*WHAT IS NEEDED*. Where an image appears in the data, omit it and reproduce the rest exactly.

*RECORDS SHOWN*.

[Start of Attachment]

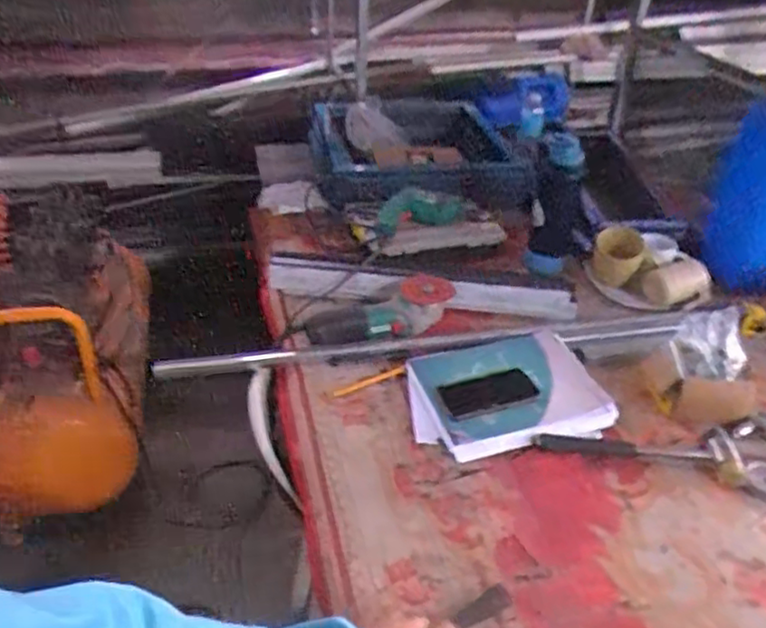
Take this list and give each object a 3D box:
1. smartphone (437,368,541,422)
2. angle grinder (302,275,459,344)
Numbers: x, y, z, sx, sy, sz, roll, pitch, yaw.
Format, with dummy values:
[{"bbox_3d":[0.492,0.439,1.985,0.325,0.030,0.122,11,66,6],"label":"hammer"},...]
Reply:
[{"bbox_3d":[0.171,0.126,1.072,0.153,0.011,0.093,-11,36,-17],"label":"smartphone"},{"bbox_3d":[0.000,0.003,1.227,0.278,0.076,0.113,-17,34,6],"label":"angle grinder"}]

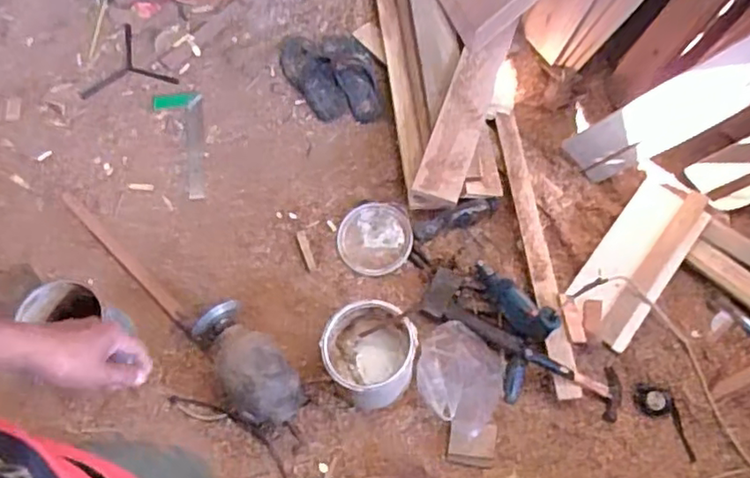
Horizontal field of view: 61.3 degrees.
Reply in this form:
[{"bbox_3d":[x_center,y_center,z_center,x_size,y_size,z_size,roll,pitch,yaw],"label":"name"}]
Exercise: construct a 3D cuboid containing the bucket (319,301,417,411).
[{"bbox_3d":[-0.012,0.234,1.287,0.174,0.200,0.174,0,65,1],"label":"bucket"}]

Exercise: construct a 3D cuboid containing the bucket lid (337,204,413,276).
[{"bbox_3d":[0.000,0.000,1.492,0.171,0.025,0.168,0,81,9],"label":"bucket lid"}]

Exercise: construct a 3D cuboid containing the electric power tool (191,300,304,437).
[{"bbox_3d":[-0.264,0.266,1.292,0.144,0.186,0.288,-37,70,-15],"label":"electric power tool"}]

[End of Attachment]

*ANSWER SPACE*.
Take this list and give each object a 3D box:
1. smartphone (437,368,541,422)
2. angle grinder (302,275,459,344)
Numbers: x, y, z, sx, sy, sz, roll, pitch, yaw.
Format, with dummy values:
[{"bbox_3d":[0.492,0.439,1.985,0.325,0.030,0.122,11,66,6],"label":"hammer"},...]
Reply:
[{"bbox_3d":[0.171,0.126,1.072,0.153,0.011,0.093,-11,36,-17],"label":"smartphone"},{"bbox_3d":[0.000,0.003,1.227,0.278,0.076,0.113,-17,34,6],"label":"angle grinder"}]

Horizontal field of view: 61.3 degrees.
Reply in this form:
[{"bbox_3d":[x_center,y_center,z_center,x_size,y_size,z_size,roll,pitch,yaw],"label":"name"}]
Exercise: construct a 3D cuboid containing the bucket (319,301,417,411).
[{"bbox_3d":[-0.012,0.234,1.287,0.174,0.200,0.174,0,65,1],"label":"bucket"}]

Exercise: construct a 3D cuboid containing the bucket lid (337,204,413,276).
[{"bbox_3d":[0.000,0.000,1.492,0.171,0.025,0.168,0,81,9],"label":"bucket lid"}]

Exercise: construct a 3D cuboid containing the electric power tool (191,300,304,437).
[{"bbox_3d":[-0.264,0.266,1.292,0.144,0.186,0.288,-37,70,-15],"label":"electric power tool"}]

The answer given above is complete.